-- BEGIN INPUT DATA --

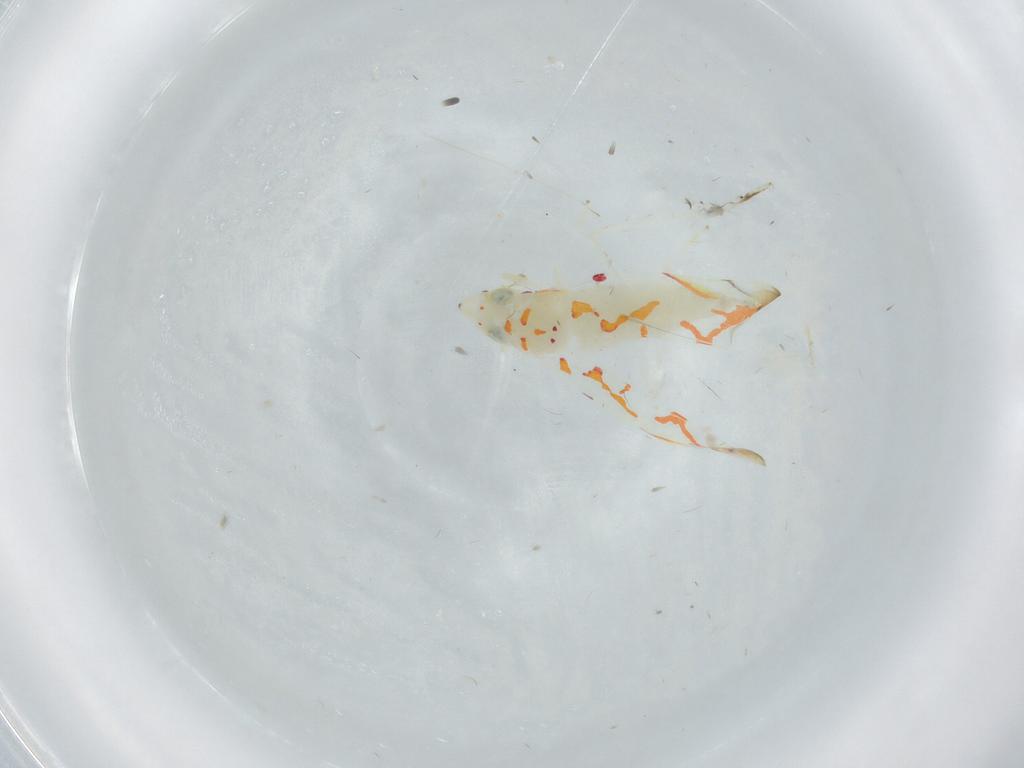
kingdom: Animalia
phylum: Arthropoda
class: Insecta
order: Hemiptera
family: Cicadellidae
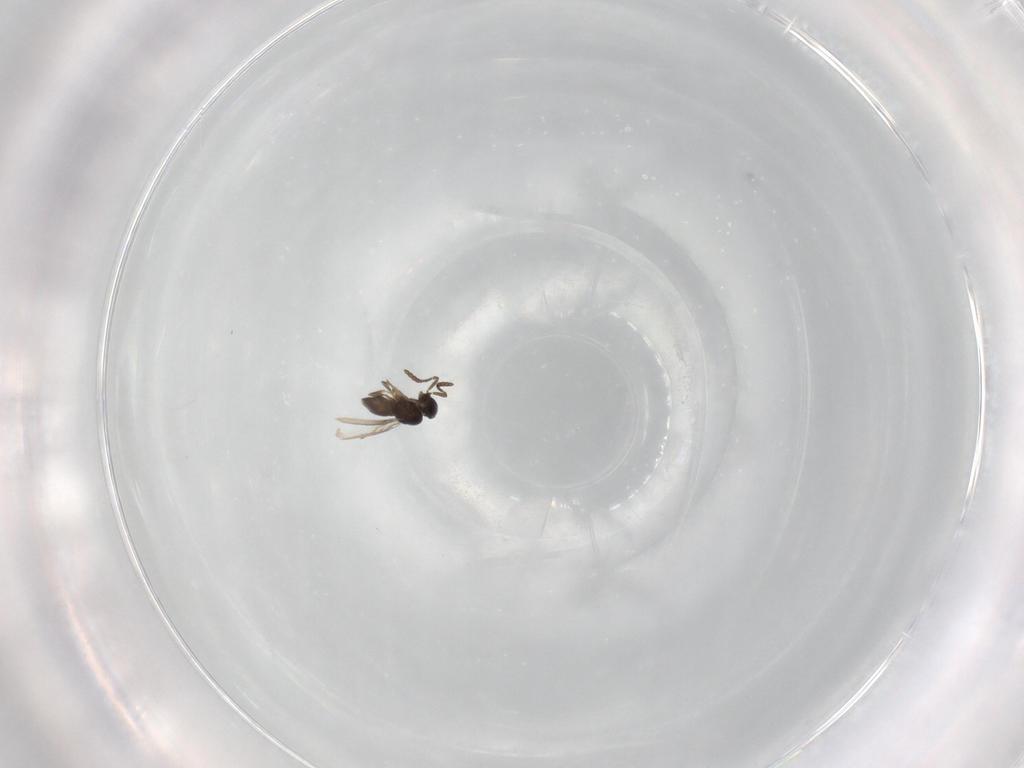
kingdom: Animalia
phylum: Arthropoda
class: Insecta
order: Hymenoptera
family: Scelionidae
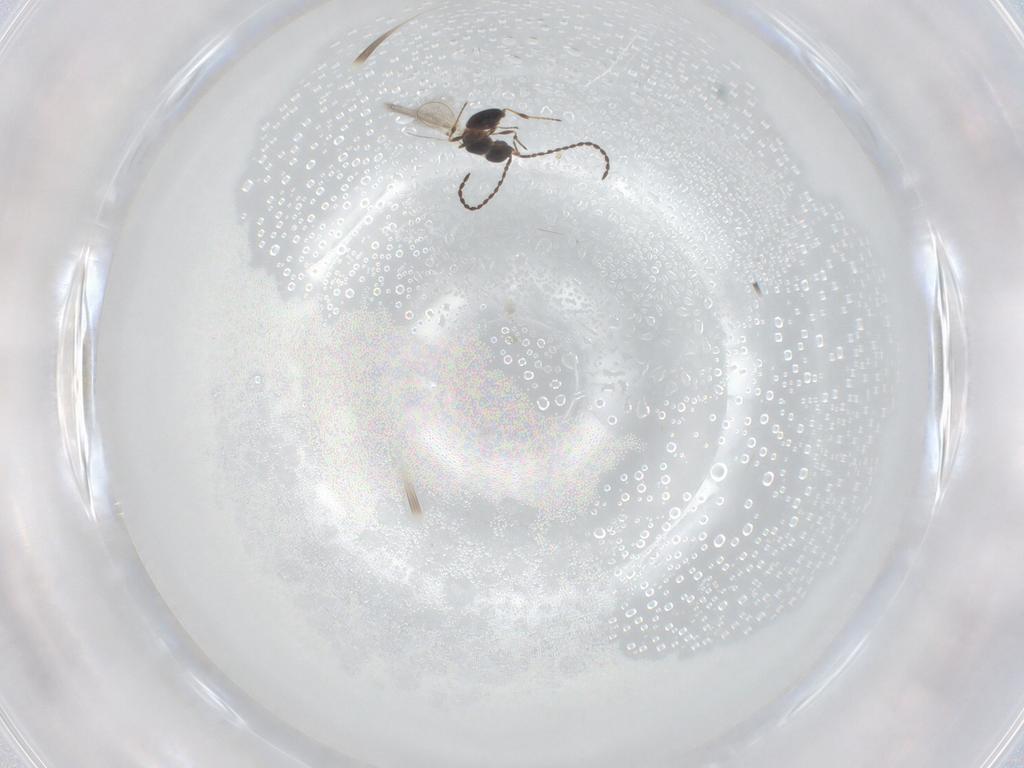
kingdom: Animalia
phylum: Arthropoda
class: Insecta
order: Hymenoptera
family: Diapriidae
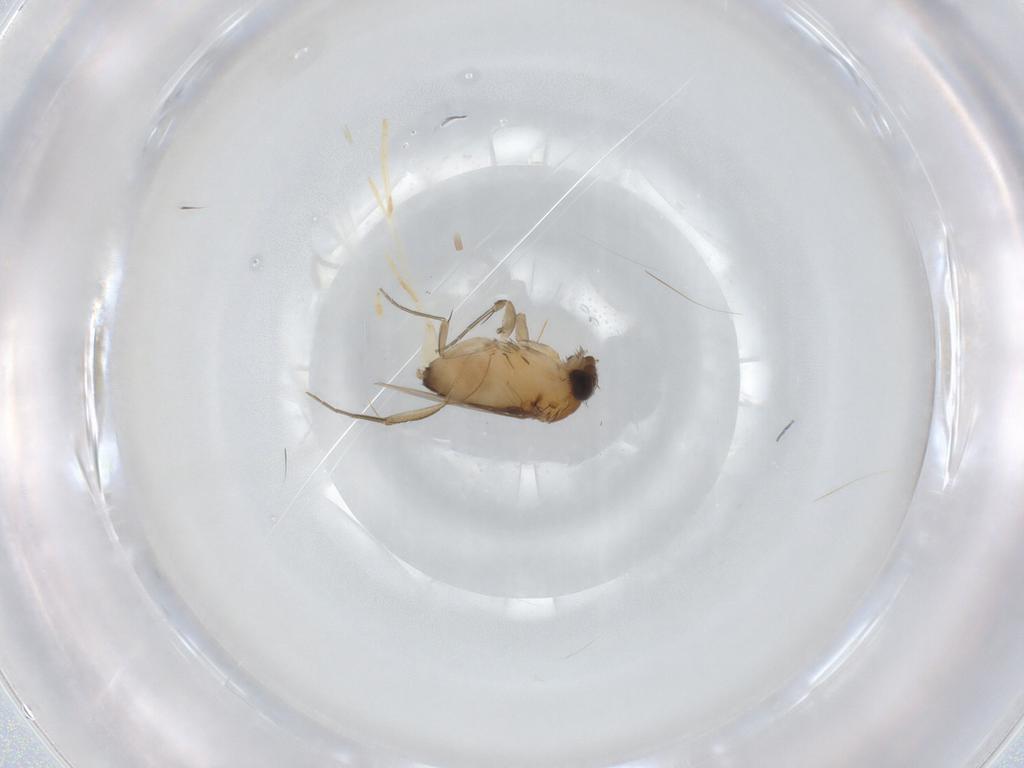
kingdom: Animalia
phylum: Arthropoda
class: Insecta
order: Diptera
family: Phoridae
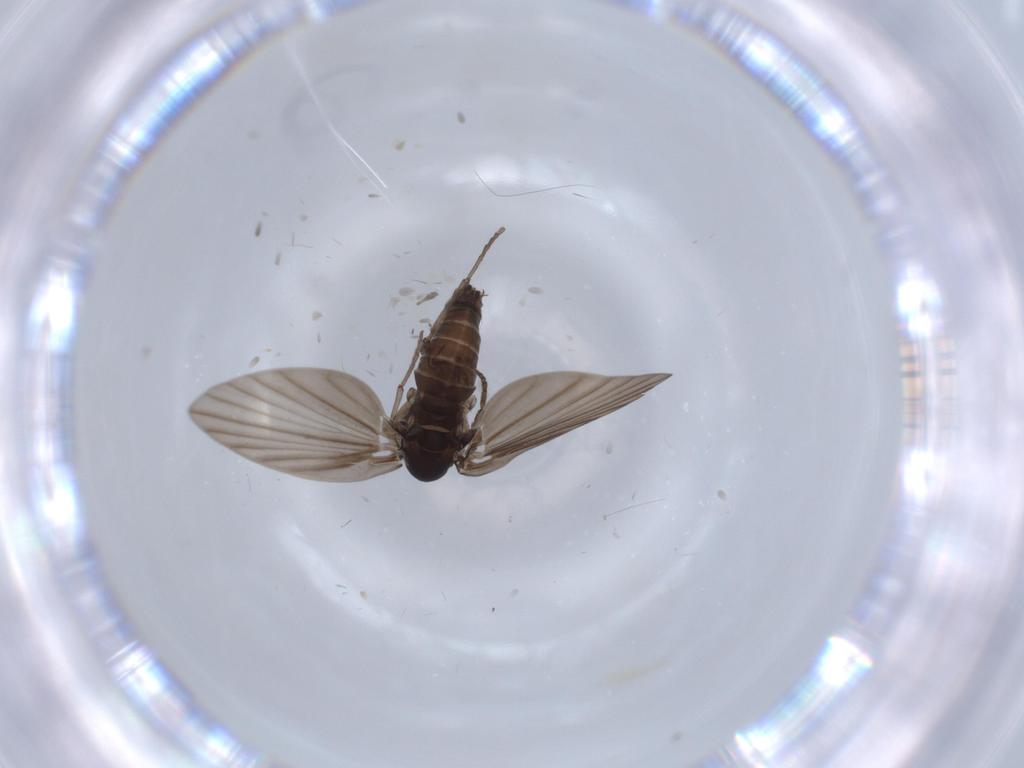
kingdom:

-- END INPUT DATA --

- _DESCRIPTION OF THE TASK_
Copy every line of text from all the records above without changing a word, and leave the pictures out of your answer.

- _EXERCISE RESULT_
kingdom: Animalia
phylum: Arthropoda
class: Insecta
order: Hemiptera
family: Cicadellidae
kingdom: Animalia
phylum: Arthropoda
class: Insecta
order: Hymenoptera
family: Scelionidae
kingdom: Animalia
phylum: Arthropoda
class: Insecta
order: Hymenoptera
family: Diapriidae
kingdom: Animalia
phylum: Arthropoda
class: Insecta
order: Diptera
family: Phoridae
kingdom:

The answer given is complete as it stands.